In bed with Sartre’s review: naive and surreal, Samuel Benchetrit’s comedy juggles as best it can between philosophy, petty crime and human fallibility. Great cast, starting with François Damiens.

In bed with Sartrewith the original title far more effective than This music plays for no one (literally This music plays for no one, and the reason for this phrase you will discover by seeing it), is a film that is constantly looking for a place to stay. And not a random place, but a precise place: a stage, a beach, a supermarket, a party. It moves, sometimes frantic, sometimes subdued, darts between the small subplots and among the numerous extras (there is no real protagonist, and all are essential for the chorus), it stops and then starts again, mixing artistic inclinations with certainty of love, plays like plasticine with gangster stereotypes and gender stereotypes. A top that rotates, leaving behind a trail of poetry, humor (black, sometimes very black), painful revelations and undeniable failures.
A naive and deliberately carefree conception set up by the director and screenwriter Samuel Benchetrit, demonstrating how the surreal is one of the main paths followed by the best French cinema. Presented at Cannes 2021, and linked to existentialist currents, the film is filled with the common traits of philosophical thought: it reflects on loneliness, failure, individuality and the human condition, in relation to an elusive, nihilistic and materialistic reality. The challenge, for Benchetrit, was to insert the existential legacies within a complex but uncomplicated work, free but not liberating, which played with the ideals of Jean paul Sartre and, consequently, with the artificiality of art as the fruit of human arrogance.
Boss, love and theater
A constant crossing of situations (and situationism) alter the universe of In bed with Sartre, which opens with a fixed shot on a livid blue sea. A little further on, here is Jeff (Francois Damiens), married for many years with Katia (Valeria Bruni Tedeschi), and local petty criminal who is secretly in love with a cashier. He tries to win her over by writing her weirdos how much he hears about her love poems, supported by her adopted brother, Neptune.

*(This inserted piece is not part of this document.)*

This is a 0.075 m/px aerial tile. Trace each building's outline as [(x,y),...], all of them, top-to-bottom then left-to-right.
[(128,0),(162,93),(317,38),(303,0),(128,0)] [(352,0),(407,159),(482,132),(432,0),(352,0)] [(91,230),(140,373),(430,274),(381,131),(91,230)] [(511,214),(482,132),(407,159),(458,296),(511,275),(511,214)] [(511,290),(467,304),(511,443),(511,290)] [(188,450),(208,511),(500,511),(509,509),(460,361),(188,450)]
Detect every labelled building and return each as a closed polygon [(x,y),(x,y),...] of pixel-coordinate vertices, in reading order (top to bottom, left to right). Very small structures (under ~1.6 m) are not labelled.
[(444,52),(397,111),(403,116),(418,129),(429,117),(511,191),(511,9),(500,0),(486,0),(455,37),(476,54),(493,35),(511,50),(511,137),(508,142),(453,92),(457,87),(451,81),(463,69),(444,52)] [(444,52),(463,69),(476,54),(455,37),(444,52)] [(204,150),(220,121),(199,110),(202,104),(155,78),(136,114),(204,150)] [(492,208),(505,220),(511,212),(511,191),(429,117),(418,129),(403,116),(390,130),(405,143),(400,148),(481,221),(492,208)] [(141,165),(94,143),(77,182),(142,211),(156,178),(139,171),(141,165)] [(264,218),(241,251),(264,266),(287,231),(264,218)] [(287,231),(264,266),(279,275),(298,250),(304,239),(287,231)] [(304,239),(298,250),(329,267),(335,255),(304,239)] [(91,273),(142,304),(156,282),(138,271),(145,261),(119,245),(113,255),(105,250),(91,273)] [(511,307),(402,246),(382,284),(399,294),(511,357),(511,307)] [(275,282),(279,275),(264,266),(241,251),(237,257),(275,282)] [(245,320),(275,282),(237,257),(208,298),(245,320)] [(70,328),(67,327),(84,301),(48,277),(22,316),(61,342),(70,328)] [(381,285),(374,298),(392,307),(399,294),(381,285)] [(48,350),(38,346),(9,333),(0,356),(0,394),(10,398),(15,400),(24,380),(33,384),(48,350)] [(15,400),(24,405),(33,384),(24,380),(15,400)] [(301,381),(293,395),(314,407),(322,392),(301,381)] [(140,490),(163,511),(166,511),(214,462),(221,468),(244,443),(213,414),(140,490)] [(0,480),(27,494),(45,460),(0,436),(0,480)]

In his pay, in this extended family, the crumpled henchmen Jésus (JoeyStarr) and Poussin (Bouli Lanners) who, between one philosophical reflection and another, try to help Jessica (Raphaelle Doyle), the teenage daughter of the boss to conquer the boy of his dreams. And then there’s Jacky (Gustave Kervern), another of Jeff’s two-bit henchmen who, doing his “job”, falls in love with Suzanne (Vanessa Paradis), an aspiring theater actress grappling with the staging of a show drama about the sex life of Sartre and Simone de Beauvoir.
Grace notes and a great cast
As written at the beginning of our review, In bed with Sartre (we repeat, the Italian title is questionable) wonderfully revolves around philosophical concepts made human, dirty and warm by the distortions of a band of improbable thinkers, illuminating how man essentially is free from all goodness or badness. What does it mean? That one is who one is, and that labels can be torn away, both gently and violently. In its suspended and amusing way, the story simply lets its characters be what they are, like Jeff who, in the end, sums up existence itself in relation to the love that moves the emotions. This is not the only note of grace of the film, but it is the most effective, also in function of a beginning and a development influenced by petty organized crime, reviewed in a cross-section of affectionate characters who bond with unexpected people in equally unexpected ways.
In doing so, traversing the paths of a sad and dull panorama, underlined by a faded photograph that reflects the colors of the northern coast of France, In bed with Sartre it is a question mark which, slowly, becomes an exclamation: emancipation (also artistic), happiness, poetry, the characters who make fun of themselves, valuing themselves from a human as well as a professional point of view. In between, as often happens beyond the Alps, there is the actor’s quality that allows Samuel Benchetrit’s film to also be a film of valuable performances: François Damiens, Bouli Lanners, Ramzy Bedia, Joey Starr, Gustave Kervern, the splendid Vanessa Paradis and Valeria Bruni Tedeschi, and the fleeting but effective appearance of Vincent Macaigne, protagonist of an interlude that could contain the most absurd sense of happiness, hidden in randomness and despair.
Conclusions
We conclude the review of In bed with Sartre by reflecting again on its most naive and most surreal aspects. The French comedy directed by Samuel Benchetrit, in fact, stands in a carefree and light balance, juggling as best it can between philosophy, petty crime and human fallibility. Among the protagonists, a great François Damiens.
Because we like it
- The cast, starting with François Damiens.
- Some situations, dispassionately comical.
- Treating existentialism in a light and surreal way…
What’s wrong
- … so surreal that the film could be unnerving for a certain audience.